Earlier this week, the verdict in the Steubenville, OH rape trial was handed down and the two teenaged, football playing boys accused of the crime were found guilty. Surprisingly, many media outlets focused not on justice or on the victim, or on how we can raise young people to respect one another. Instead they focused on the way the verdict will haunt the boys for the rest of their lives.
I’m a pretty sympathetic person. I don’t like to see anyone hurt. But the fact remains, they committed a crime and they have been judged and sentenced in a fair trial. They are not the victims here. The 16 year-old girl who they raped at a party while she was in no state to give consent and while her peers looked on and did nothing is the victim.
I live in a college town where there was a rape flyer scandal (with tips on how to get away with rape) just last semester. I’m also pretty dedicated to working toward a better, safer world for the girls and women around me. I’m sick to death of this crap. Most rapes in this country go unreported. There’s little doubt that we live in a culture that shames the victims and puts them in a position where they have to weigh seeking justice and help against backlash–especially since most rapes are also committed by someone the victim knows.
I don’t have anything to say that hasn’t been said already, and better, so I’m rounding up here a few of the reactions I found most compelling.
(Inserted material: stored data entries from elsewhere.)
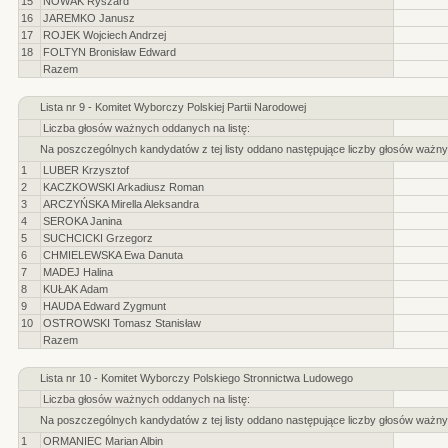
15
NOWAK Ryszard
16
JAREMKO Janusz
17
ROJEK Wojciech Andrzej
18
FOLTYN Bronisław Edward
Razem
Lista nr 9 - Komitet Wyborczy Polskiej Partii Narodowej
Liczba głosów ważnych oddanych na listę:
Na poszczególnych kandydatów z tej listy oddano następujące liczby głosów ważny
1
LUBER Krzysztof
2
KACZKOWSKI Arkadiusz Roman
3
ARCZYŃSKA Mirella Aleksandra
4
SEROKA Janina
5
SUCHCICKI Grzegorz
6
CHMIELEWSKA Ewa Danuta
7
MADEJ Halina
8
KUŁAK Adam
9
HAUDA Edward Zygmunt
10
OSTROWSKI Tomasz Stanisław
Razem
Lista nr 10 - Komitet Wyborczy Polskiego Stronnictwa Ludowego
Liczba głosów ważnych oddanych na listę:
Na poszczególnych kandydatów z tej listy oddano następujące liczby głosów ważny
1
ORMANIEC Marian Albin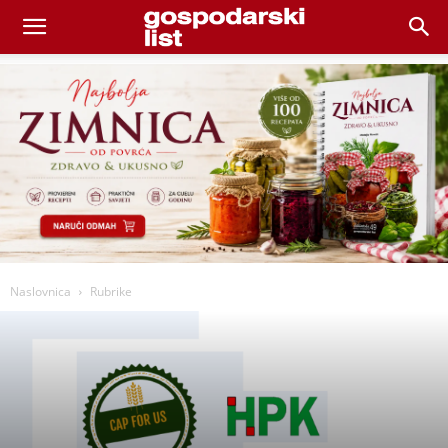
Naslovnica
Rubrike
My favorite is a post from Feministing, “Steubenville teens are found guilty but rape culture remains alive and well.” In the entry, Maya writes about all the ways this case highlights what’s so messed up with our culture on this issue. Excuse the massive quoting. “I don’t want to live in a world in which dozens of kids see a girl who was so drunk she was passing out and don’t take her home. I don’t want to live in a world in which kids see a girl who was so drunk she was puking and joke about urinating on her. I want to live in a world in which people can get too drunk–while out with friends or acquaintances or total strangers–and expect that they will be hungover, not sexually violated, in the morning. I want to live in a world in which girls have the right to be reckless and not get raped, and I want this to not be a controversial statement.
I don’t want to live in a world in which many people seem to truly believe that women must be constantly “aware of their surroundings” and vigilantly guarded against being taken advantage of, or else they bear some “some accountability for the incident.” I don’t want to live in a world in which anyone believes that Mays and Richmond “did what most people in their situation would have done.” I don’t want to live in a world that assumes guys are naturally sexual aggressors who will opportunistically take advantage of an incapacitated girl, or forever push, push, push at the boundaries of consent until they hear a clear and forceful “no.” I want to live in a world that gives boys more credit than that.”
The Daily Caller detailed criticism of CNN‘s coverage of the case, in which reporters repeatedly prompted guests to express sympathy for the rapists. For example, “Harlow brought attention to Mays and Richmond’s apologetic statements, and even highlighted a personal moment between Richmond and his father, who said ‘I love you’ to him for the first time, according to Harlow.” There’s no doubt that much of the problem comes from how our culture raises boys. Our ideals for masculinity are just as suspect as the standards girls are held to, though in different ways and to different extents. BUT, I think 16 and 17 year olds know what rape is. Jezebel also lambasts the network coverage.
Jezebel’s “The Egregious, Awful and Downright Wrong Reactions to the Steubenville Rape Trial Verdict” details the incredibly skewed coverage of the case in the media, covering the way blame was placed on social media, alcohol, etc. and the way sports stardom is used as a motive to cover up for rapists, rather than protect young women’s rights to basic safety.